◆ **Activity**
For the word "text", return each line of the data in which it occurs.

Supplied material below:

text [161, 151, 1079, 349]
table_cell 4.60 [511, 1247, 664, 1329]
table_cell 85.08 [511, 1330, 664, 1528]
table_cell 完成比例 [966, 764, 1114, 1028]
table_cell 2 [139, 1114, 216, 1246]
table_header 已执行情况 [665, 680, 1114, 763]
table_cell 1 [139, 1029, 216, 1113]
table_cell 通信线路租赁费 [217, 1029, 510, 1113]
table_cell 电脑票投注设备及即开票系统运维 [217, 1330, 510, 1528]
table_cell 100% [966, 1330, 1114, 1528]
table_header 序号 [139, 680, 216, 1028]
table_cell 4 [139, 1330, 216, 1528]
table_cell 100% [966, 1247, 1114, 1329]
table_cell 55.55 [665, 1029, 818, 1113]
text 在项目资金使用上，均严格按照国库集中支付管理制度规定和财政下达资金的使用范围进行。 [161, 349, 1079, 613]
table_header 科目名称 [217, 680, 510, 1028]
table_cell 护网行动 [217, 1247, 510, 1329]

End of Supplied material.

◆ **Your response**
text [161, 151, 1079, 349]
text 在项目资金使用上，均严格按照国库集中支付管理制度规定和财政下达资金的使用范围进行。 [161, 349, 1079, 613]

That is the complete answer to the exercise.